## Directions for this task
Please reproduce every record exactly as written, leaving out the pictures.

## Data shown
# # # # #

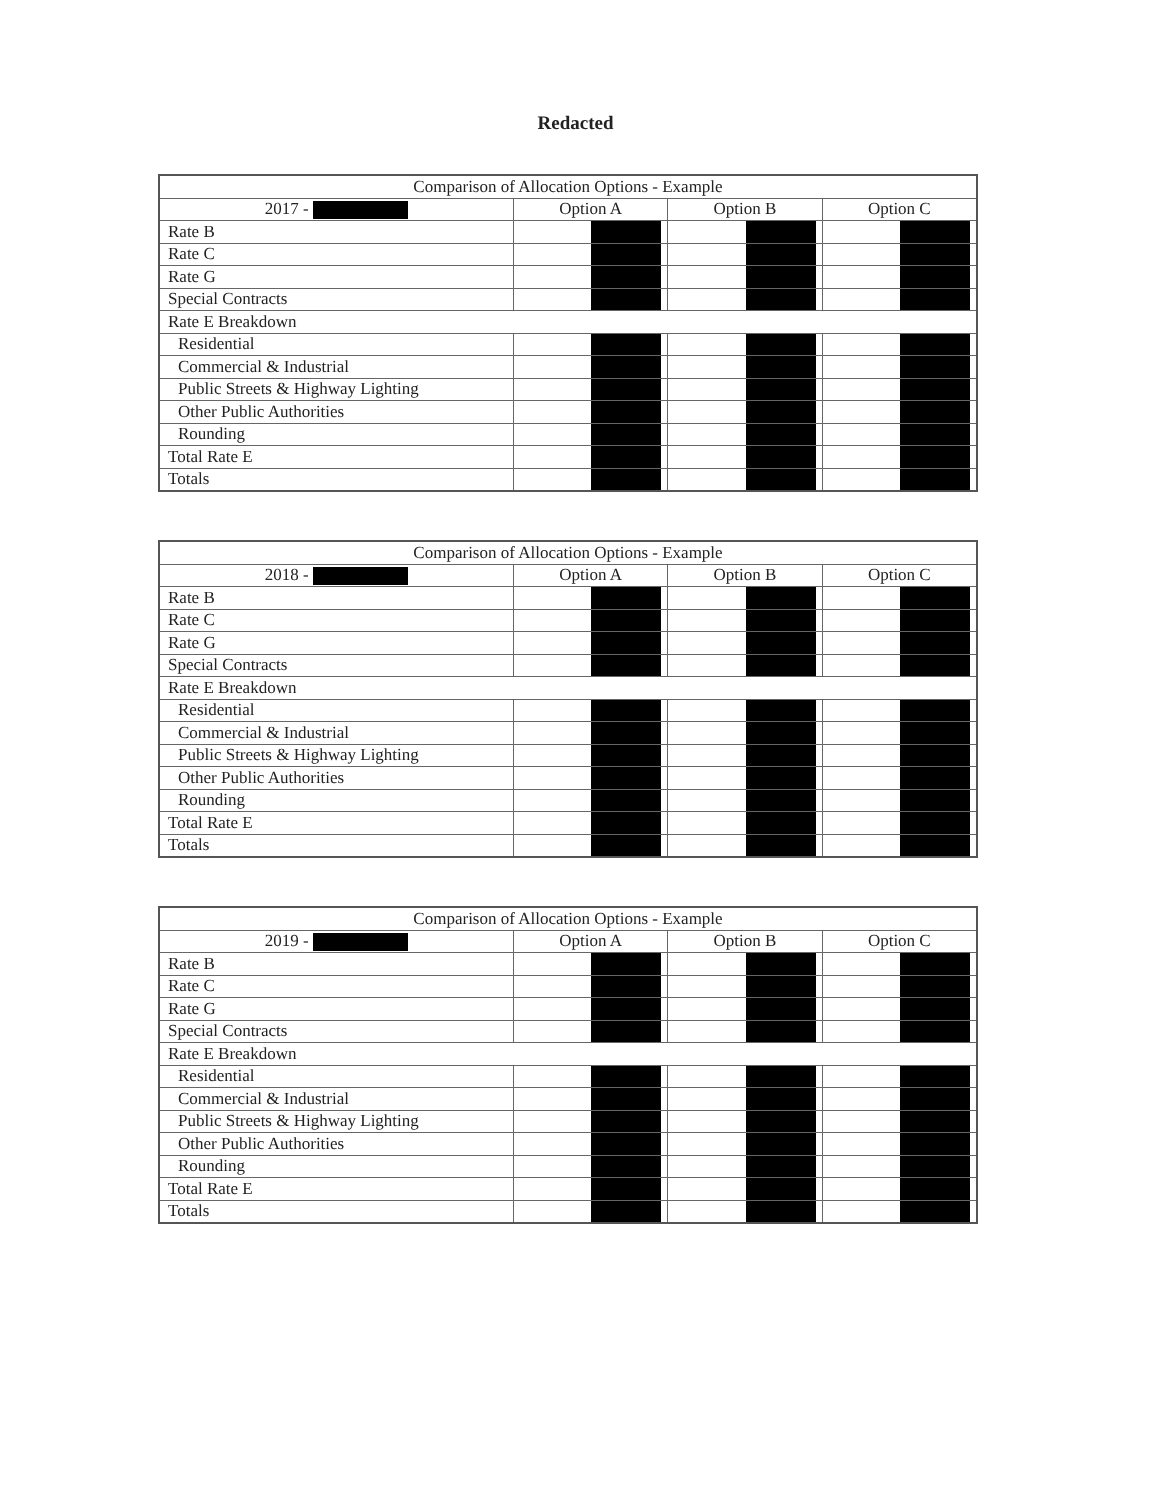Redacted
| Comparison of Allocation Options - Example | | | |
| --- | --- | --- | --- |
| 2017 - | Option A | Option B | Option C |
| Rate B | | | |
| Rate C | | | |
| Rate G | | | |
| Special Contracts | | | |
| Rate E Breakdown | | | |
| Residential | | | |
| Commercial & Industrial | | | |
| Public Streets & Highway Lighting | | | |
| Other Public Authorities | | | |
| Rounding | | | |
| Total Rate E | | | |
| Totals | | | |
| Comparison of Allocation Options - Example | | | |
| --- | --- | --- | --- |
| 2018 - | Option A | Option B | Option C |
| Rate B | | | |
| Rate C | | | |
| Rate G | | | |
| Special Contracts | | | |
| Rate E Breakdown | | | |
| Residential | | | |
| Commercial & Industrial | | | |
| Public Streets & Highway Lighting | | | |
| Other Public Authorities | | | |
| Rounding | | | |
| Total Rate E | | | |
| Totals | | | |
| Comparison of Allocation Options - Example | | | |
| --- | --- | --- | --- |
| 2019 - | Option A | Option B | Option C |
| Rate B | | | |
| Rate C | | | |
| Rate G | | | |
| Special Contracts | | | |
| Rate E Breakdown | | | |
| Residential | | | |
| Commercial & Industrial | | | |
| Public Streets & Highway Lighting | | | |
| Other Public Authorities | | | |
| Rounding | | | |
| Total Rate E | | | |
| Totals | | | |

# # # # #

## Expected answer
Redacted
| Comparison of Allocation Options - Example | | | |
| --- | --- | --- | --- |
| 2017 - | Option A | Option B | Option C |
| Rate B | | | |
| Rate C | | | |
| Rate G | | | |
| Special Contracts | | | |
| Rate E Breakdown | | | |
| Residential | | | |
| Commercial & Industrial | | | |
| Public Streets & Highway Lighting | | | |
| Other Public Authorities | | | |
| Rounding | | | |
| Total Rate E | | | |
| Totals | | | |
| Comparison of Allocation Options - Example | | | |
| --- | --- | --- | --- |
| 2018 - | Option A | Option B | Option C |
| Rate B | | | |
| Rate C | | | |
| Rate G | | | |
| Special Contracts | | | |
| Rate E Breakdown | | | |
| Residential | | | |
| Commercial & Industrial | | | |
| Public Streets & Highway Lighting | | | |
| Other Public Authorities | | | |
| Rounding | | | |
| Total Rate E | | | |
| Totals | | | |
| Comparison of Allocation Options - Example | | | |
| --- | --- | --- | --- |
| 2019 - | Option A | Option B | Option C |
| Rate B | | | |
| Rate C | | | |
| Rate G | | | |
| Special Contracts | | | |
| Rate E Breakdown | | | |
| Residential | | | |
| Commercial & Industrial | | | |
| Public Streets & Highway Lighting | | | |
| Other Public Authorities | | | |
| Rounding | | | |
| Total Rate E | | | |
| Totals | | | |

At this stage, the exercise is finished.